If you are spooked by the idea of Facebook having this information about you, I would ask whether you make your birth date visible on Facebook. I don't; revealing birth date makes identity theft that much easier, and I'm more spooked by that possibility than by the prospect of everyone on Facebook knowing my organ donor status.  I am not concerned (as some are) about someone making the decision to treat me as nothing more than a vessel for donated organs, and I think that it should be possible to strike a balance between a good death and preserving organs for transplant. 

Anything we can do to legitimately increase the supply of organs for donation is a good thing -- too many people languish and die while waiting for an organ.  My problem with this solution is that it is as much about Facebook as it is about organ donation.  While I would expect donor numbers to go up as a result of this initiative, the numbers are not likely to be too significant, because implementing the choice to donate organs requires doing more than clicking something on Facebook -- it requires going through all the steps necessary to memorialize an organ donation in the real world.

I would like to see Facebook using its muscle to lobby for a presumed consent law -- meaning that in the absence of formal directives to the contrary, the presumption should be that a person has consented to organ donation at the appropriate time, reversing the presumption now in effect in this country.  The company has taken an interesting first step, and it will be interesting to see if it pursues this issue beyond the limits of its own pages and monetization strategy.

David Harlow
The Harlow Group LLC
Health Care Law and Consulting

September 24, 2007

Organ procurement in a world gone wild

Organs for transplantation are so scarce, and the imperatives for organ procurement are so compelling, that some folks seem to do the darnedest things (even if we leave recent and not-so-recent stories about China out of this discussion).

Consider the recent story of a transplant surgeon who allegedly put the interests of potential recipients above those of a potential donor and got socked with criminal charges in California as a result -- a striking story and the impetus for my writing about organ transplantation today.

There are clearly points of tension between donor and donee, e.g., choosing a "good death" unattended by tubes and machines vs. going all-out to preserve organs for transplant. Patient self-determination butts heads with the so-called Breakthrough Collaborative, which has, for the past several years, sought to increase the "conversion rate" (i.e., rate of organ donation by eligible donors).

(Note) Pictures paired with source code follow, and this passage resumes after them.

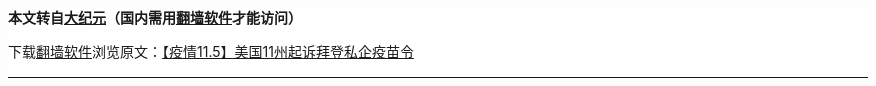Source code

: <strong>本文转自<a href="https://www.epochtimes.com">大纪元</a>（国内需用<a href="https://github.com/pyolwc3608/www/blob/master/README.md#8">翻墙软件</a>才能访问）</strong><p>下载<a href="https://github.com/pyolwc3608/www/blob/master/README.md#8">翻墙软件</a>浏览原文：<a href="https://www.epochtimes.com/gb/21/11/5/n13355450.htm">【疫情11.5】美国11州起诉拜登私企疫苗令</a></p><hr>
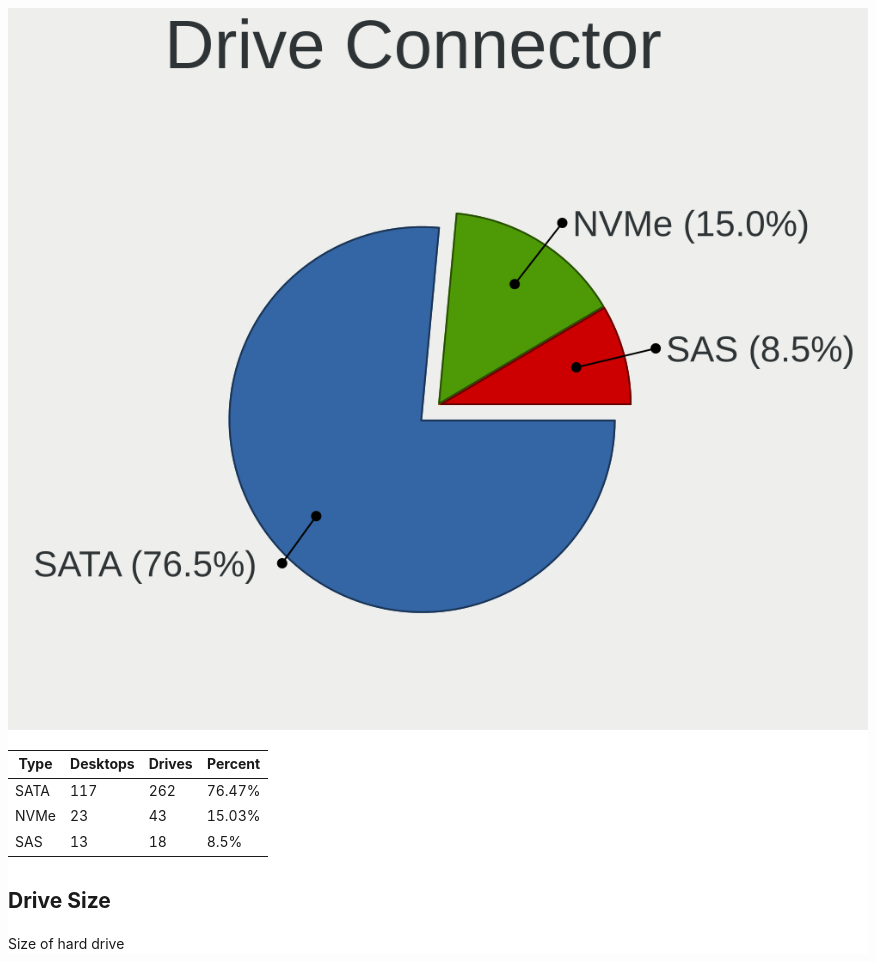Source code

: ![Drive Connector](./images/pie_chart/drive_bus.svg)


| Type | Desktops | Drives | Percent |
|------|----------|--------|---------|
| SATA | 117      | 262    | 76.47%  |
| NVMe | 23       | 43     | 15.03%  |
| SAS  | 13       | 18     | 8.5%    |

Drive Size
----------

Size of hard drive
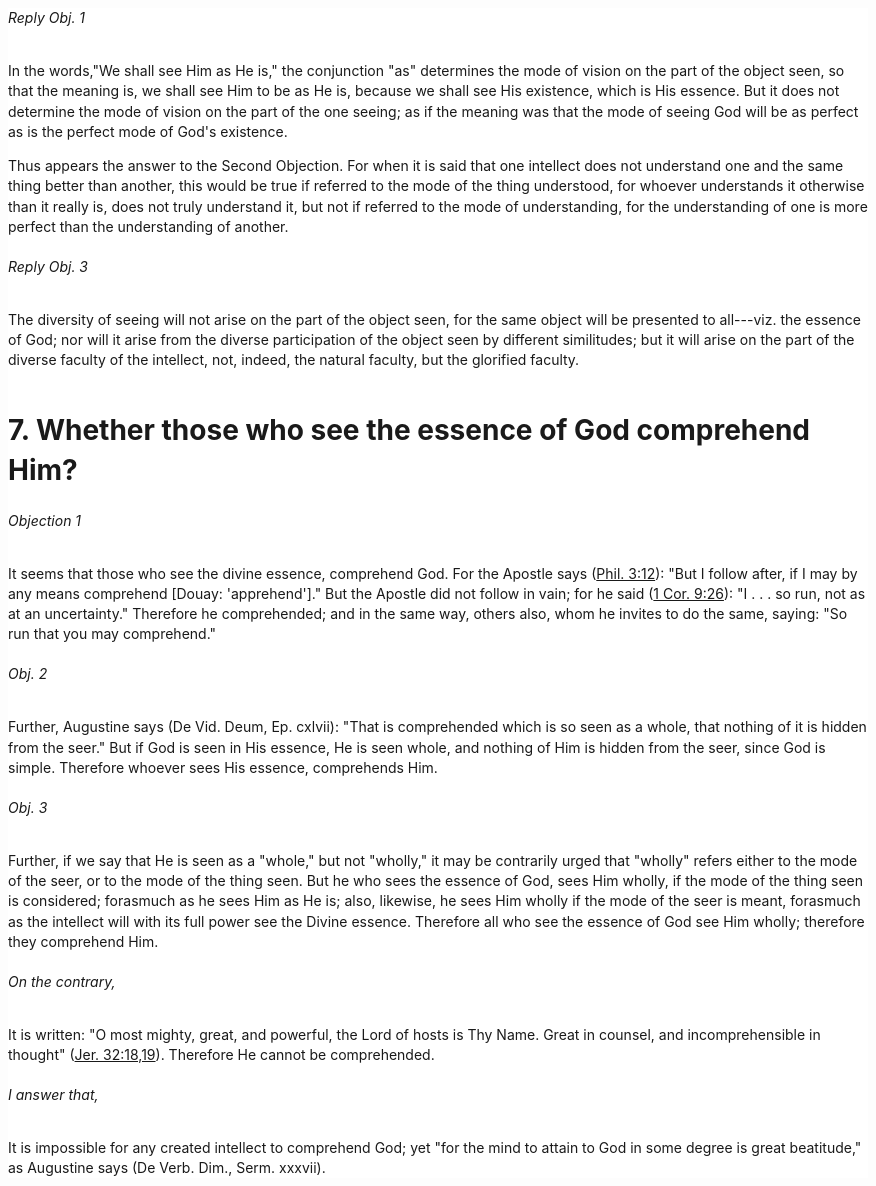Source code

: ###### Reply Obj. 1
In the words,"We shall see Him as He is," the conjunction "as" determines the mode of vision on the part of the object seen, so that the meaning is, we shall see Him to be as He is, because we shall see His existence, which is His essence. But it does not determine the mode of vision on the part of the one seeing; as if the meaning was that the mode of seeing God will be as perfect as is the perfect mode of God's existence.  

Thus appears the answer to the Second Objection. For when it is said that one intellect does not understand one and the same thing better than another, this would be true if referred to the mode of the thing understood, for whoever understands it otherwise than it really is, does not truly understand it, but not if referred to the mode of understanding, for the understanding of one is more perfect than the understanding of another.  

###### Reply Obj. 3
The diversity of seeing will not arise on the part of the object seen, for the same object will be presented to all---viz. the essence of God; nor will it arise from the diverse participation of the object seen by different similitudes; but it will arise on the part of the diverse faculty of the intellect, not, indeed, the natural faculty, but the glorified faculty.  




# 7. Whether those who see the essence of God comprehend Him? 

###### Objection 1
It seems that those who see the divine essence, comprehend God. For the Apostle says ([Phil. 3:12](http://bible.gospelcom.net/bible?Phil++3:12)): "But I follow after, if I may by any means comprehend \[Douay: 'apprehend'\]." But the Apostle did not follow in vain; for he said ([1 Cor. 9:26](http://bible.gospelcom.net/bible?1+Cor++9:26)): "I . . . so run, not as at an uncertainty." Therefore he comprehended; and in the same way, others also, whom he invites to do the same, saying: "So run that you may comprehend."  

###### Obj. 2
Further, Augustine says (De Vid. Deum, Ep. cxlvii): "That is comprehended which is so seen as a whole, that nothing of it is hidden from the seer." But if God is seen in His essence, He is seen whole, and nothing of Him is hidden from the seer, since God is simple. Therefore whoever sees His essence, comprehends Him.  

###### Obj. 3
Further, if we say that He is seen as a "whole," but not "wholly," it may be contrarily urged that "wholly" refers either to the mode of the seer, or to the mode of the thing seen. But he who sees the essence of God, sees Him wholly, if the mode of the thing seen is considered; forasmuch as he sees Him as He is; also, likewise, he sees Him wholly if the mode of the seer is meant, forasmuch as the intellect will with its full power see the Divine essence. Therefore all who see the essence of God see Him wholly; therefore they comprehend Him.  

###### On the contrary,
It is written: "O most mighty, great, and powerful, the Lord of hosts is Thy Name. Great in counsel, and incomprehensible in thought" ([Jer. 32:18,19](http://bible.gospelcom.net/bible?Jer++32:18,19)). Therefore He cannot be comprehended.  

###### I answer that,
It is impossible for any created intellect to comprehend God; yet "for the mind to attain to God in some degree is great beatitude," as Augustine says (De Verb. Dim., Serm. xxxvii).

New federal regulations governing transplant centers don't really address procurement efforts, and state laws are being revised to allow for more organ donations, by potentially impinging on donors' wishes for a good death in order to preserve donated organs.

The demand for organs has always outpaced supply in this country (OPTN figues show a US organ transplant waiting list of about 98,000 at the moment), and these recent developments are just some of the ways folks are trying to deal with this. For further background, there is an interesting Joint Commission white paper on organ donation, a few years old but worth a read.

Another sort of approach, which I would personally like to see explored more fully in this country, would be adoption of a "soft" presumed consent law -- a reversal of the current legal presumption regarding consent to organ donation, but with appropriate protections allowing individuals and family members to opt out. For background on this approach, see the British Medical Asscociation's recommendation regarding presumed consent.

It seems to me that we've been waiting for science fiction solutions -- like artificial hearts (though Jarvik is now hawking Lipitor) and xenografts -- to become mainstream, instead of dealing with this issue head-on.